### Document text
★ ★ ★ ★ ★ ★ ★

On Thu, 2008-01-10 at 10:28 -0800, Linus Torvalds wrote:
> 
> On Thu, 10 Jan 2008, Matt Mackall wrote:
> > > 
> > > (I'm not a fan of slabs per se - I think all the constructor/destructor 
> > > crap is just that: total crap - but the size/type binning is a big deal, 
> > > and I think SLOB was naïve to think a pure first-fit makes any sense. Now 
> > > you guys are size-binning by just two or three bins, and it seems to make 
> > > a difference for some loads, but compared to SLUB/SLAB it's a total hack).
> > 
> > Here I'm going to differ with you. The premises of the SLAB concept
> > (from the original paper) are: 
> 
> I really don't think we differ.
> 
> The advantage of slab was largely the binning by type. Everything else was 
> just a big crock. SLUB does the binning better, by really just making the 
> type binning be about what really matters - the *size* of the type.

★ ★ ★ ★ ★ ★ ★

### Material provided
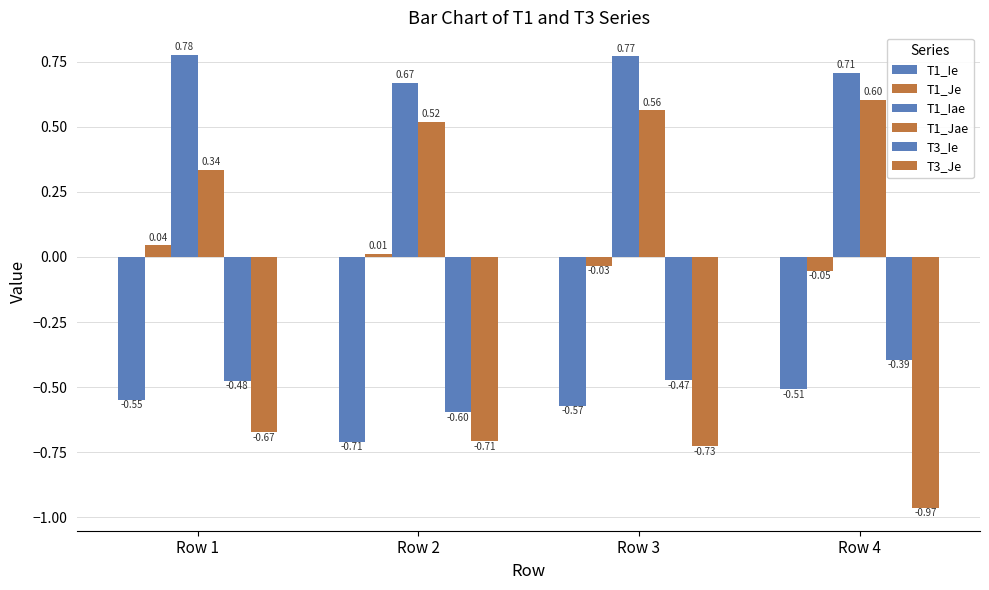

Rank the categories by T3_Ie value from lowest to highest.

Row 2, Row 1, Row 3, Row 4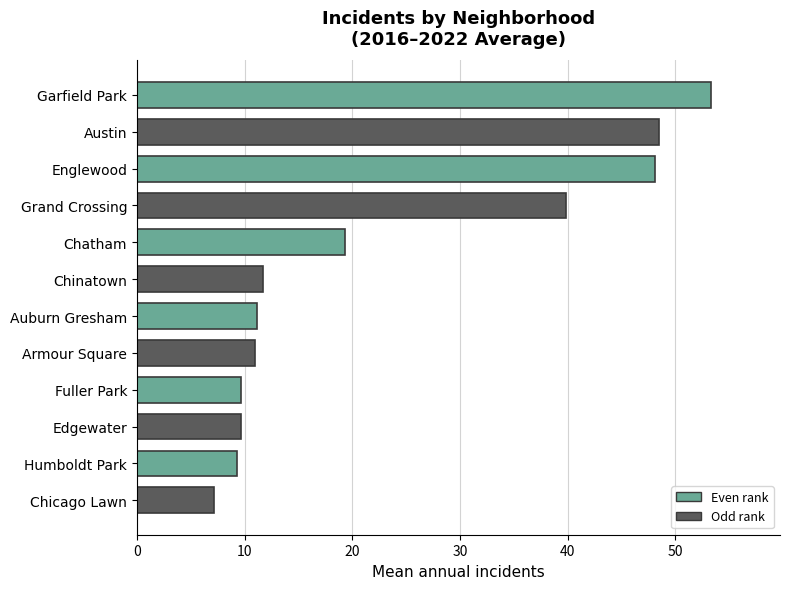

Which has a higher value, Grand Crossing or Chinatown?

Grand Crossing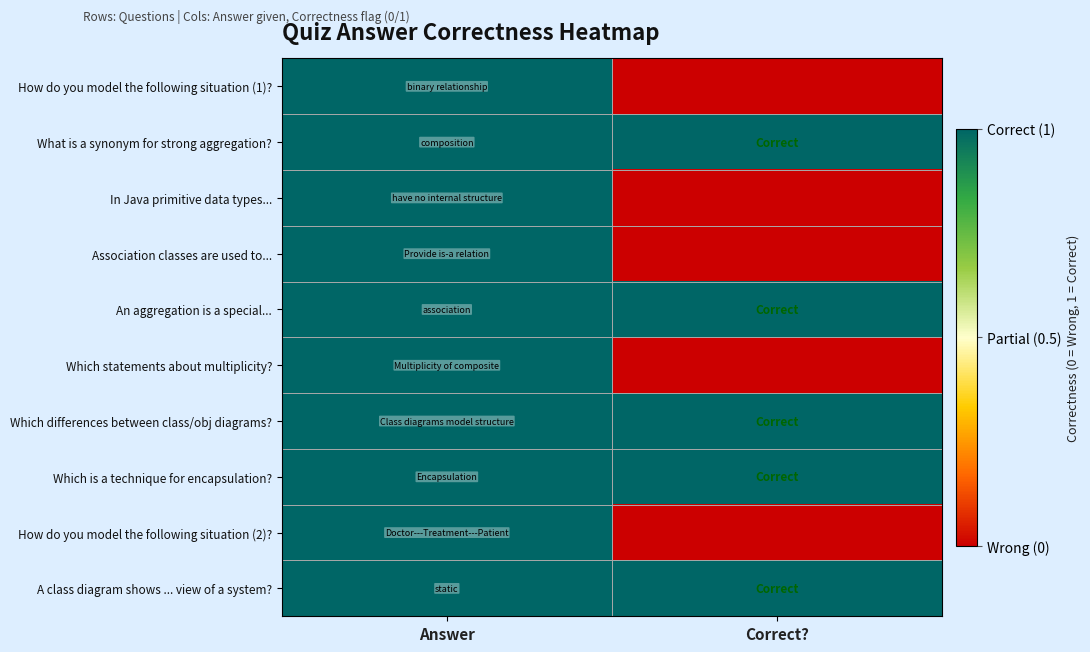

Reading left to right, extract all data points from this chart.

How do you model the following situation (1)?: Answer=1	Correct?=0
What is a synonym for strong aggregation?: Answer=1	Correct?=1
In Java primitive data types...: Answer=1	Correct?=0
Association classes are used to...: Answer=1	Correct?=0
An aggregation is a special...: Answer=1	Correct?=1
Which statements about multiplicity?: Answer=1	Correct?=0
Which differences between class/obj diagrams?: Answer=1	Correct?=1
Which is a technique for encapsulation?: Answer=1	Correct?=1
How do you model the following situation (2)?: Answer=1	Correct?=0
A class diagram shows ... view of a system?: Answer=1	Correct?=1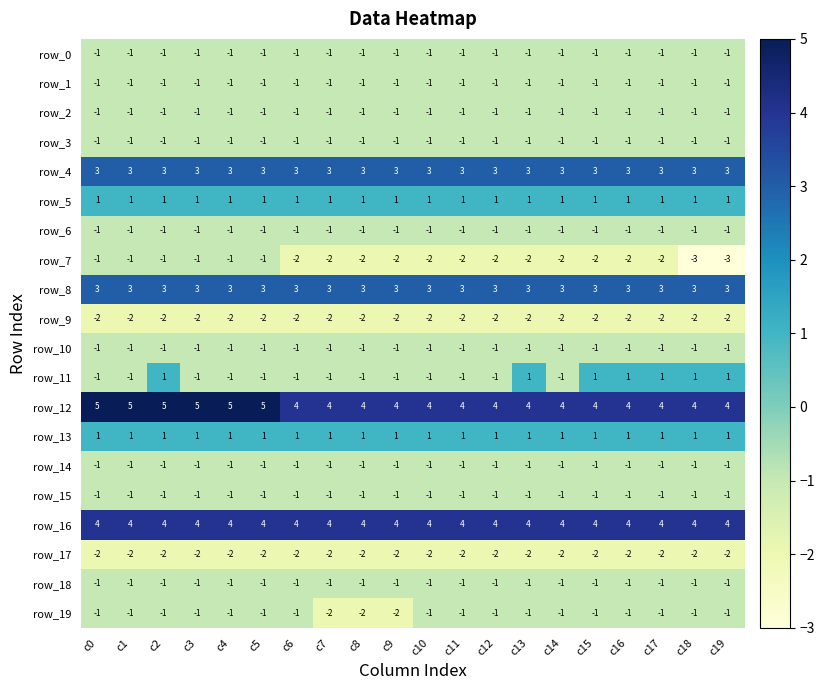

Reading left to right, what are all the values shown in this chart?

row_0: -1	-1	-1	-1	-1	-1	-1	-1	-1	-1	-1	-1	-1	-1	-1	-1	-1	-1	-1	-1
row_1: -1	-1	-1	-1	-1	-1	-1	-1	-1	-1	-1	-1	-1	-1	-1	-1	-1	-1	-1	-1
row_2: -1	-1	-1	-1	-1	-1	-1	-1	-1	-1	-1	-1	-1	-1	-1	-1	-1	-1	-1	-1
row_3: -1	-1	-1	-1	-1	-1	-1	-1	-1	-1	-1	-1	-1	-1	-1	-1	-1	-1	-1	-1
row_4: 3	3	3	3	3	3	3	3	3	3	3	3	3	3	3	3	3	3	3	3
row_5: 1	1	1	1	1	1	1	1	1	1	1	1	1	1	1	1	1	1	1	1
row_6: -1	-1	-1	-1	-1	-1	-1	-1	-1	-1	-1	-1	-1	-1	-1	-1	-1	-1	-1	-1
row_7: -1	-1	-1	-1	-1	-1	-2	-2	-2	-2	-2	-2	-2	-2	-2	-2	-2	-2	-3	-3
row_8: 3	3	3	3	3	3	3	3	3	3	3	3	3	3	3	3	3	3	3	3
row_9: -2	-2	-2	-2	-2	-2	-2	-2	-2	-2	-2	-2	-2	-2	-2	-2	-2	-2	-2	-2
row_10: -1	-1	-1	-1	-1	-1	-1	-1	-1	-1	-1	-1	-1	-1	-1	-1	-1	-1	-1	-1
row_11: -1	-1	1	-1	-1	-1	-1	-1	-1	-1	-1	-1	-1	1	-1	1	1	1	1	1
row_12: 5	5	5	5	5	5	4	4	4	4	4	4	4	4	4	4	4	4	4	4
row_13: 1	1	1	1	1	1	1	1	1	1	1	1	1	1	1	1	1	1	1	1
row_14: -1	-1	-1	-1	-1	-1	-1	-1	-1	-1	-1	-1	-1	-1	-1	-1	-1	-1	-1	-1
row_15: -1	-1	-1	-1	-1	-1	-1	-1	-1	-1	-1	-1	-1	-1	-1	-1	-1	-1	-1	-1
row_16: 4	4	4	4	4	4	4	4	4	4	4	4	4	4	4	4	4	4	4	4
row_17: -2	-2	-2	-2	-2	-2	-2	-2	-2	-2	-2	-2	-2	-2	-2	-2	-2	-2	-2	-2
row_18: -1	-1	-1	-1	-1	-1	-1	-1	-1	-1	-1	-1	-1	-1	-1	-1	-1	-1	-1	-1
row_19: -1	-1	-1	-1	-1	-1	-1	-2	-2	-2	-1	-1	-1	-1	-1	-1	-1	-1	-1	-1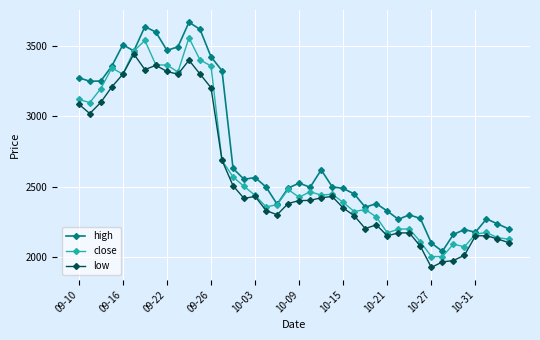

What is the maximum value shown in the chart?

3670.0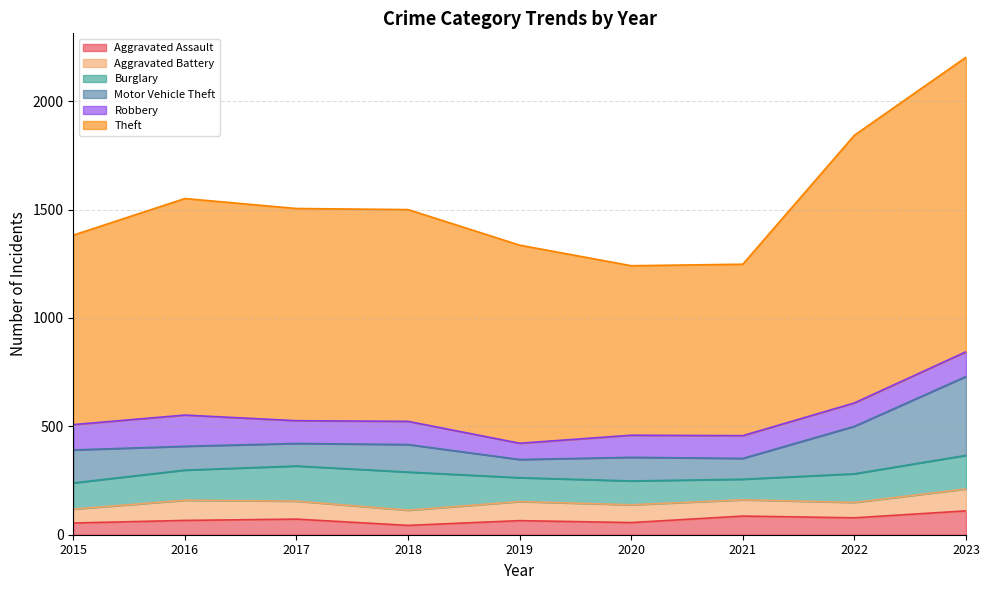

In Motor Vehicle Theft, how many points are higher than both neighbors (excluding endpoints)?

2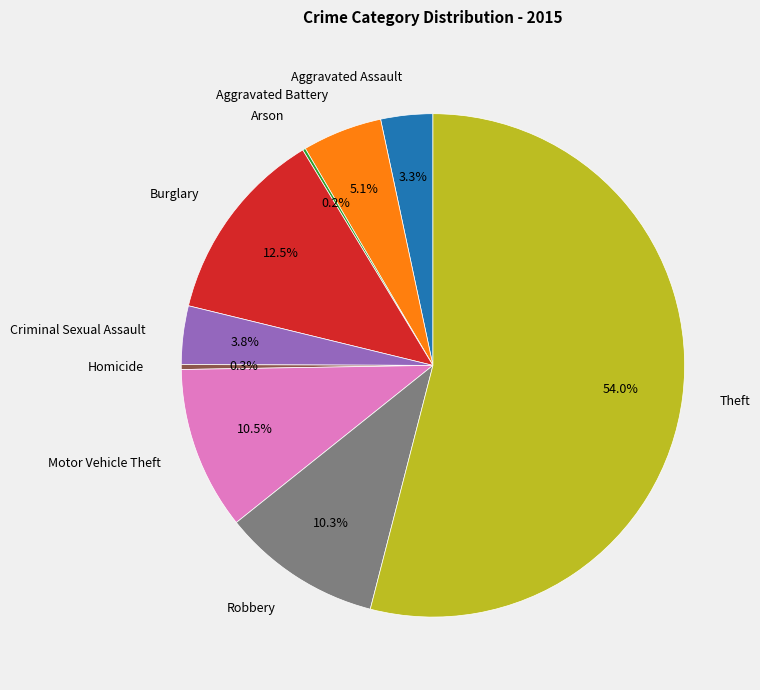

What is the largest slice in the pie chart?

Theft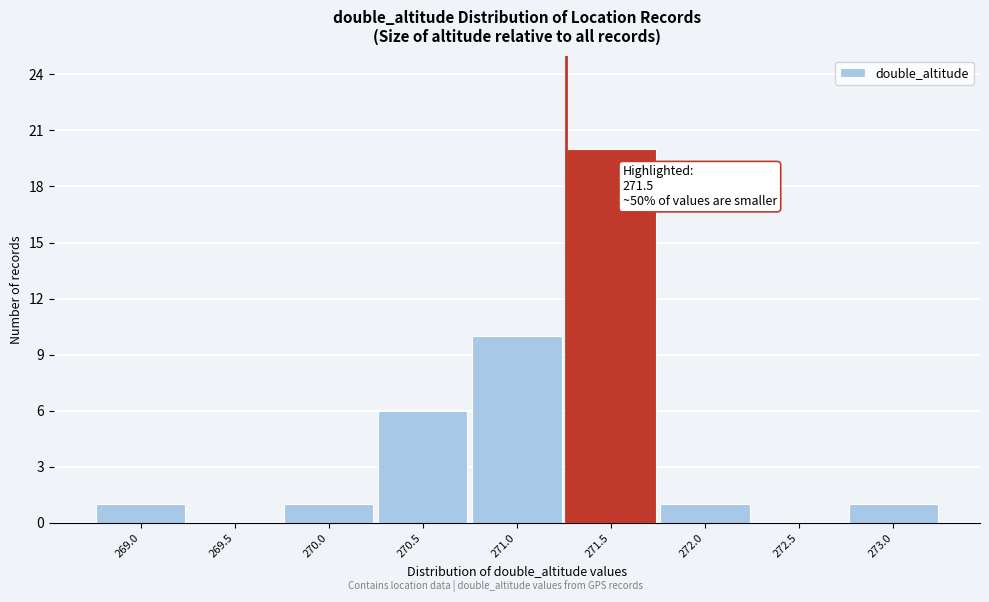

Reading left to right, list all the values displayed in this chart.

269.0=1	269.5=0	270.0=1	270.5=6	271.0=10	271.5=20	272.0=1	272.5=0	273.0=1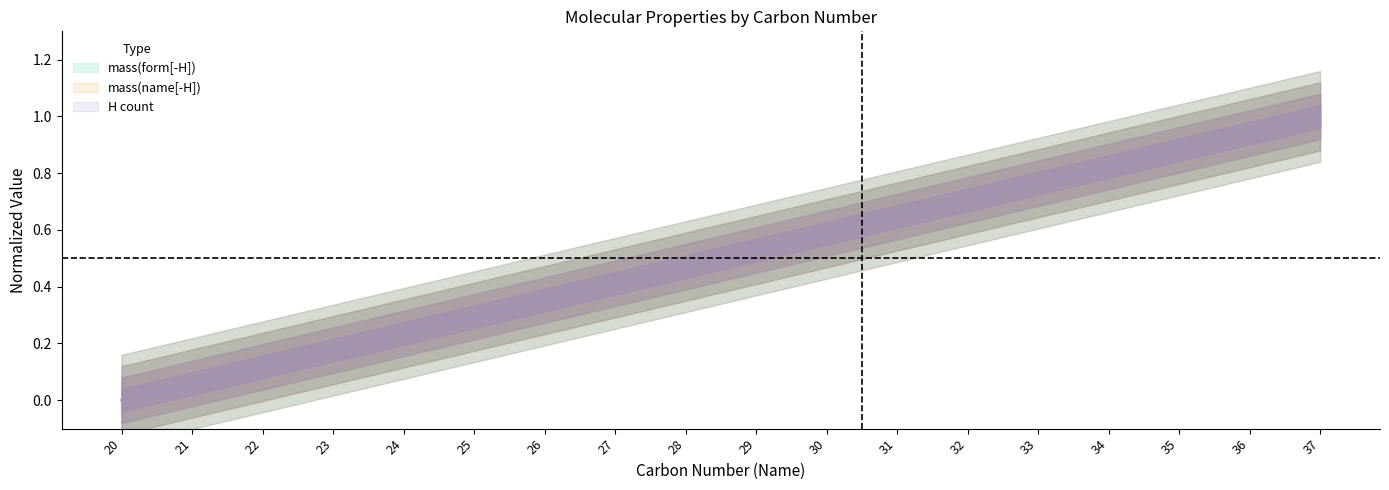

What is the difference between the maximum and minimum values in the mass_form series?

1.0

★ ★ ★ ★ ★ ★ ★

### Actions to take
- a) According to the email thread on slab allocators, why does Linus Torvalds consider SLUB's binning better?
- b) In the email thread on slab allocators, what does Linus Torvalds name as the main advantage of slab?
You can complete the tasks without the items.

### Solutions to the problems
- a) He says SLUB does the binning better because it makes the type binning about what really matters, the size of the type.

- b) The binning by type.